Testo riportato>
Ascensione del Signore – Anno B

Letture: At 1,1-11 / Sal 46 / Ef 4,1-3 / Mc 16,15-20


SINERGIA



Gesù se ne va, ascende al cielo. E a noi che rimane della sua splendida vittoria pasquale? Per accedere alla «santa gioia» (cf. colletta) nascosta nella festa dell'Ascensione del Signore Gesù, ogni anno dobbiamo compiere un cammino per nulla scontato attraverso le Scritture che ci raccontano questo grande mistero. 


Perché?

Ma non era più utile rimanere – come Risorto – nei tumulti della storia umana? Ogni anno, questo pensiero mi assale e mi inquieta! Non sarebbe stata una storia diversa la nostra, se Cristo «dopo la sua passione» avesse continuato a mostrarsi «vivo, con molte prove», continuando a parlarci «delle cose riguardanti il regno di Dio» (At 1,3)?! Chissà, forse no. Sicuramente sarebbe stata una storia meno libera, meno vera, meno responsabile. La vita della Chiesa, raccontata negli Atti degli Apostoli, si apre proprio con l'uscita di scena di Gesù dal palcoscenico della storia, con il ricordo dell'Ascensione, che il Signore compie di fronte agli sguardi trasognati dei discepoli. Prima di questo definitivo viaggio, il Figlio di Dio diventato uomo offre un ultimo annuncio, un'estrema precisazione: «Sarete battezzati in Spirito Santo» (1,5), «riceverete la forza dello Spirito Santo che scenderà su di voi e di me sarete testimoni a Gerusalemme, in tutta la Giudea e la Samarìa e fino ai confini della terra» (1,8). Mentre il Maestro si allontana, annuncia la venuta di una nuova e sconvolgente presenza di Dio nell'umanità. Una presenza capace di estendere i suoi confini fino alle estremità della terra. È questo il motivo ultimo dell'Ascensione: la discesa sulla terra completa e permanete dello Spirito Santo. San Paolo, con altro linguaggio, illustra così il misterioso avvenimento: «Cristo ascese al di sopra di tutti i cieli per essere pienezza di tutte le cose» (Ef 4,10).

Materiale mostrato>

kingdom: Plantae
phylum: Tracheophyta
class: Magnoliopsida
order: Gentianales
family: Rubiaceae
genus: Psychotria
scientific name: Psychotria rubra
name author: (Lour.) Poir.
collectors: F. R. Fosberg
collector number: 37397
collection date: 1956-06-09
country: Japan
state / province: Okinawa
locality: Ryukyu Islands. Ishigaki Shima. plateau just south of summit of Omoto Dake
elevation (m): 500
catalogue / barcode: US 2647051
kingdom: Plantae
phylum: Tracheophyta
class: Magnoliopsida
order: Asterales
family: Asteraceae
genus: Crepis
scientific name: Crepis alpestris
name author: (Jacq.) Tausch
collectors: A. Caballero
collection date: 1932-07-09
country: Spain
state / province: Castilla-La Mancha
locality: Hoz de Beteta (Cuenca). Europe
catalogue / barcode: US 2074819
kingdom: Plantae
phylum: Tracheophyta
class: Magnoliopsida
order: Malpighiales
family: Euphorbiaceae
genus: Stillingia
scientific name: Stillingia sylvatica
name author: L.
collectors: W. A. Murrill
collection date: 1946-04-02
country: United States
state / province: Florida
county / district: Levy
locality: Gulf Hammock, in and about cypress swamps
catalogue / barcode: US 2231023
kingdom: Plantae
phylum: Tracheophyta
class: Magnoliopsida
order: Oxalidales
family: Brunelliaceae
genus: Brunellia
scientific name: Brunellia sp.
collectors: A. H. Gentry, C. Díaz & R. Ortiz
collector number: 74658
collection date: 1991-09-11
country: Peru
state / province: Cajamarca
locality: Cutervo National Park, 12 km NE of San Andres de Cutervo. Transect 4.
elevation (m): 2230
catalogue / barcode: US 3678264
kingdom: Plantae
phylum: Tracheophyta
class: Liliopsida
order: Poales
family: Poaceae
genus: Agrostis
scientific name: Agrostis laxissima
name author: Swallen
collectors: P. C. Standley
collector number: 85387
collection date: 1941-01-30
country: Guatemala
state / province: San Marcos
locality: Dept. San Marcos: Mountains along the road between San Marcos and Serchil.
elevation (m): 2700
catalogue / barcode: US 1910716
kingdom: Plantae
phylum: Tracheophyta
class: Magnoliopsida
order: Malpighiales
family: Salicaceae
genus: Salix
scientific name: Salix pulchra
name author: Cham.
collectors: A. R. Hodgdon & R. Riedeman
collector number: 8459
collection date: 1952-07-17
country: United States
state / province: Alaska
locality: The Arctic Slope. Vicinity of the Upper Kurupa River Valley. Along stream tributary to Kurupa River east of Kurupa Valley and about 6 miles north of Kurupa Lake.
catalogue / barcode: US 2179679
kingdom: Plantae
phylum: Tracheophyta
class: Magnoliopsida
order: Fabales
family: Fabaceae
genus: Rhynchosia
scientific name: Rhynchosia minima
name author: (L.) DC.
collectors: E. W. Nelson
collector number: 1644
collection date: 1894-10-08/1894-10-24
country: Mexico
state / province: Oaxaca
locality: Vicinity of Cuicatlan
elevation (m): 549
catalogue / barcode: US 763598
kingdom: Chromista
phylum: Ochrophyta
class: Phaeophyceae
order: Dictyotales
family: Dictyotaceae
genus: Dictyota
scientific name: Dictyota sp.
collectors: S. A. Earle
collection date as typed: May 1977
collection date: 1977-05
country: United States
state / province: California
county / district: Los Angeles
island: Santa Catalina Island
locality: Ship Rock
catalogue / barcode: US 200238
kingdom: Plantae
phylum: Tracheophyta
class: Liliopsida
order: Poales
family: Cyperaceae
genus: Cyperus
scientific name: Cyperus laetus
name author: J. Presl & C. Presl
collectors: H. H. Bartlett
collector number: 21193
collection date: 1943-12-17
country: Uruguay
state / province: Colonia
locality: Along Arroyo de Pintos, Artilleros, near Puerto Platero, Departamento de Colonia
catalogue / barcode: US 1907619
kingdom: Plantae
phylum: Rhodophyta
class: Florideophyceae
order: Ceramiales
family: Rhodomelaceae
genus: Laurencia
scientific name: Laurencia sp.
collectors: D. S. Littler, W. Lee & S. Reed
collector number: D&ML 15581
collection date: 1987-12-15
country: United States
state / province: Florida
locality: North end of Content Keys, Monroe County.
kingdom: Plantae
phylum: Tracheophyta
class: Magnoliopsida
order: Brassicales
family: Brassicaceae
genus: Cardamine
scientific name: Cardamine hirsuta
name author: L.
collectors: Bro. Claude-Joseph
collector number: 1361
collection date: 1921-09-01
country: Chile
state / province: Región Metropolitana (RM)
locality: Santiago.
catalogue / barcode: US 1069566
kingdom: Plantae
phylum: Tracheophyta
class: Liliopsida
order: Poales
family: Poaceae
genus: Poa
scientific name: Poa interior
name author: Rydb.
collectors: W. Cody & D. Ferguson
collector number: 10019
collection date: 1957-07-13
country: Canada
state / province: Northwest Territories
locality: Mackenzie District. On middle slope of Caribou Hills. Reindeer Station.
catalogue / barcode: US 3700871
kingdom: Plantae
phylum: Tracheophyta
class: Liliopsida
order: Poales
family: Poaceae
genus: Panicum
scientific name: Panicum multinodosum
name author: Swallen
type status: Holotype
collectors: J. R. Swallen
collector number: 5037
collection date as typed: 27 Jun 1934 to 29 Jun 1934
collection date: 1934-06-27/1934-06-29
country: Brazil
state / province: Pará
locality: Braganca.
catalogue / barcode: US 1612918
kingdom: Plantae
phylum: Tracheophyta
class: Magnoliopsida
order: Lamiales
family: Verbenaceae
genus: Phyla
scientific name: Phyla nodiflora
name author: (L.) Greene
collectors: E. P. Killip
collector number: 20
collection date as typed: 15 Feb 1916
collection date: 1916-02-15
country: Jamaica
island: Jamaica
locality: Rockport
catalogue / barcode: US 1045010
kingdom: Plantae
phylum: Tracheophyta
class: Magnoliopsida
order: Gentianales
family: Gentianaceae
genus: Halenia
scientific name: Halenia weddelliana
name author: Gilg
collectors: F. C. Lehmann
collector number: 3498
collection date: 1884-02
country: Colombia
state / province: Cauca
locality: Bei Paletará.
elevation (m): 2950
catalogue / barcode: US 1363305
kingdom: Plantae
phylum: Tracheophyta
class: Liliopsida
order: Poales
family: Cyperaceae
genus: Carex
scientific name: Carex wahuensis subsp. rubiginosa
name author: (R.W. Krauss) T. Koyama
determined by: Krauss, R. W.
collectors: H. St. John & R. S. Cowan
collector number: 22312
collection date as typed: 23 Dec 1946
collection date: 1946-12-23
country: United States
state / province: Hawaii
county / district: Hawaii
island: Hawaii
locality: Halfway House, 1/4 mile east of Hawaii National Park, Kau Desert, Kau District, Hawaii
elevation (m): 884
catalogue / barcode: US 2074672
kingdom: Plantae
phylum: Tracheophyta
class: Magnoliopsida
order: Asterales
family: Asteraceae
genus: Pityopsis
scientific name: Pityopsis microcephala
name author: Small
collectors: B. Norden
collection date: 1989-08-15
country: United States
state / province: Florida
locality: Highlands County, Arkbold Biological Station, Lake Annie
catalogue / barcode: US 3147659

Obiettivo>
Trascriva per intero, senza alcuna modifica, il testo sull'Ascensione del Signore riportato sopra.

Risposta>
Ascensione del Signore – Anno B

Letture: At 1,1-11 / Sal 46 / Ef 4,1-3 / Mc 16,15-20


SINERGIA



Gesù se ne va, ascende al cielo. E a noi che rimane della sua splendida vittoria pasquale? Per accedere alla «santa gioia» (cf. colletta) nascosta nella festa dell'Ascensione del Signore Gesù, ogni anno dobbiamo compiere un cammino per nulla scontato attraverso le Scritture che ci raccontano questo grande mistero. 


Perché?

Ma non era più utile rimanere – come Risorto – nei tumulti della storia umana? Ogni anno, questo pensiero mi assale e mi inquieta! Non sarebbe stata una storia diversa la nostra, se Cristo «dopo la sua passione» avesse continuato a mostrarsi «vivo, con molte prove», continuando a parlarci «delle cose riguardanti il regno di Dio» (At 1,3)?! Chissà, forse no. Sicuramente sarebbe stata una storia meno libera, meno vera, meno responsabile. La vita della Chiesa, raccontata negli Atti degli Apostoli, si apre proprio con l'uscita di scena di Gesù dal palcoscenico della storia, con il ricordo dell'Ascensione, che il Signore compie di fronte agli sguardi trasognati dei discepoli. Prima di questo definitivo viaggio, il Figlio di Dio diventato uomo offre un ultimo annuncio, un'estrema precisazione: «Sarete battezzati in Spirito Santo» (1,5), «riceverete la forza dello Spirito Santo che scenderà su di voi e di me sarete testimoni a Gerusalemme, in tutta la Giudea e la Samarìa e fino ai confini della terra» (1,8). Mentre il Maestro si allontana, annuncia la venuta di una nuova e sconvolgente presenza di Dio nell'umanità. Una presenza capace di estendere i suoi confini fino alle estremità della terra. È questo il motivo ultimo dell'Ascensione: la discesa sulla terra completa e permanete dello Spirito Santo. San Paolo, con altro linguaggio, illustra così il misterioso avvenimento: «Cristo ascese al di sopra di tutti i cieli per essere pienezza di tutte le cose» (Ef 4,10).